The Text REtrieval Conference (TREC) is an ongoing series of workshops focusing on a list of different information retrieval (IR) research areas, or tracks. It is co-sponsored by the National Institute of Standards and Technology (NIST) and the Intelligence Advanced Research Projects Activity (part of the office of the Director of National Intelligence), and began in 1992 as part of the TIPSTER Text program. Its purpose is to support and encourage research within the information retrieval community by providing the infrastructure necessary for large-scale evaluation of text retrieval methodologies and to increase the speed of lab-to-product transfer of technology.
Each track has a challenge wherein NIST provides participating groups with data sets and test problems. Depending on track, test problems might be questions, topics, or target extractable features. Uniform scoring is performed so the systems can be fairly evaluated. After evaluation of the results, a workshop provides a place for participants to collect together thoughts and ideas and present current and future research work.

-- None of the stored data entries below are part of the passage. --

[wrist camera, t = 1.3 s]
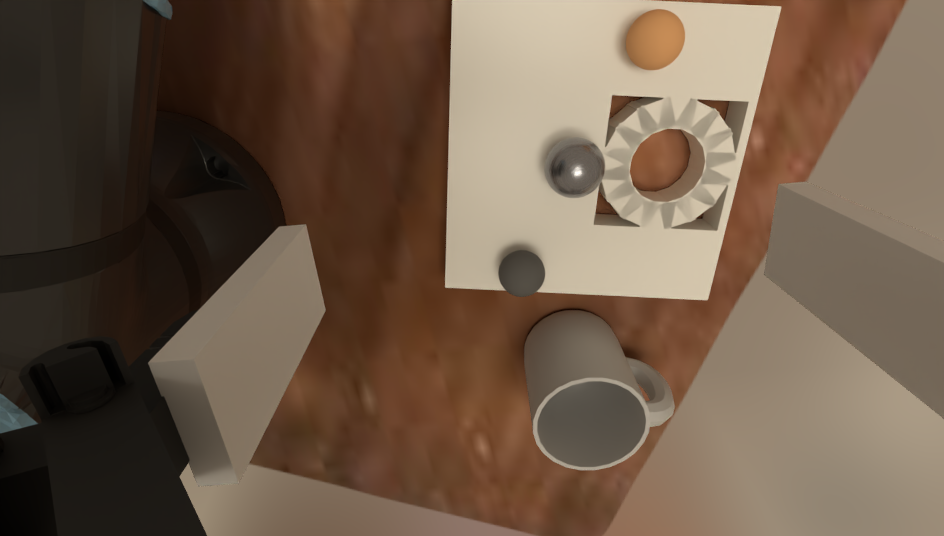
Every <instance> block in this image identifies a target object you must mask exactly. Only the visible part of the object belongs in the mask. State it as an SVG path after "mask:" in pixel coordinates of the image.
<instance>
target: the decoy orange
mask: <svg viewBox="0 0 944 536" xmlns="http://www.w3.org/2000/svg"><path fill="white" fill-rule="evenodd" d="M684 42H685V30H684V26H683V24H682V22H681V20H680V19H679V17H678V16H676V15H675V14H674V13H672V12H670V11H668V10H663V9H655V10H651V11H648V12H646V13H644V14H642V15H641V16H639V17H638V18H637V19H636V20H635V21H634V23H633V24H632V25H631V27H630V29H629V31H628V34H627V37H626V50H627V54H628V56H629V58H630V60H631V61H632V62H633V63H634V64H635V65H636V66H638V67H640V68H642V69H645V70H659V69H662V68H664V67H666V66H668V65H670V64H671V63H672V62H673V61H674V60H675V59H676V58H677V57H678V56H679V54H680V53H681V51H682V48H683V46H684Z"/></svg>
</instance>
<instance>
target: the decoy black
mask: <svg viewBox="0 0 944 536" xmlns="http://www.w3.org/2000/svg"><path fill="white" fill-rule="evenodd" d="M498 275H499V280H500V283H501V285H502V286H503V288H504V289H505V290H506V291H507V292H509V293H510V294H512V295H515V296H519V297H524V296H529V295H532V294H534V293H535V292H537V291H538V290H539V289H540V287H541V286H542V284H543V282H544V279H545V268H544V265H543V262H542V261H541V259H540V258H539V257H538V256H537V255H536V254H534V253H532V252H530V251H526V250H517V251H514V252H511V253H510V254H508V255H507V256H506V257H505V258H504V259H503V260H502V262H501V264H500V266H499V272H498Z"/></svg>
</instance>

New tracks are added as new research needs are identified, this list is current for TREC 2016.
In 1997, a Japanese counterpart of TREC was launched (first workshop in 1999), called NTCIR (NII Test Collection for IR Systems), and in 2000, a European counterpart was launched, called CLEF (Cross Language Evaluation Forum).

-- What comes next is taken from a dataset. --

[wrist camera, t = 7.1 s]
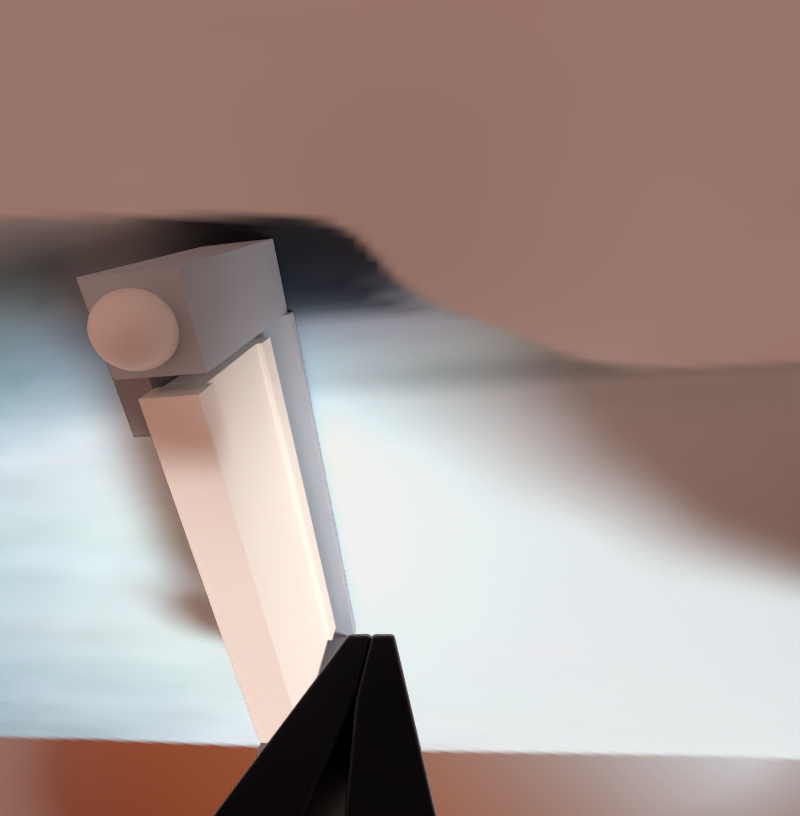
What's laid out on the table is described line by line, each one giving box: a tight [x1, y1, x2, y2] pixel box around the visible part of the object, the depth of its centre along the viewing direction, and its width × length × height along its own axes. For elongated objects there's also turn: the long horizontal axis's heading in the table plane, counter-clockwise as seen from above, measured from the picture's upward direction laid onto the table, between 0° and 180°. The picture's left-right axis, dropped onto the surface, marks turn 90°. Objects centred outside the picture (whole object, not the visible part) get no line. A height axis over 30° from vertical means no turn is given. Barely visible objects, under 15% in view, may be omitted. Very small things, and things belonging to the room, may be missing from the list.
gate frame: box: [76, 239, 356, 759], centre depth 17 cm, size 3×19×7 cm, turn 6°
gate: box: [138, 337, 336, 743], centre depth 17 cm, size 2×14×5 cm, turn 6°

NIST claims that within the first six years of the workshops, the effectiveness of retrieval systems approximately doubled. The conference was also the first to hold large-scale evaluations of non-English documents, speech, video and retrieval across languages. Additionally, the challenges have inspired a large body of publications. Technology first developed in TREC is now included in many of the world's commercial search engines. An independent report by RTII found that "about one-third of the improvement in web search engines from 1999 to 2009 is attributable to TREC. Those enhancements likely saved up to 3 billion hours of time using web search engines. ... Additionally, the report showed that for every $1 that NIST and its partners invested in TREC, at least $3.35 to $5.07 in benefits were accrued to U.S. information retrieval researchers in both the private sector and academia."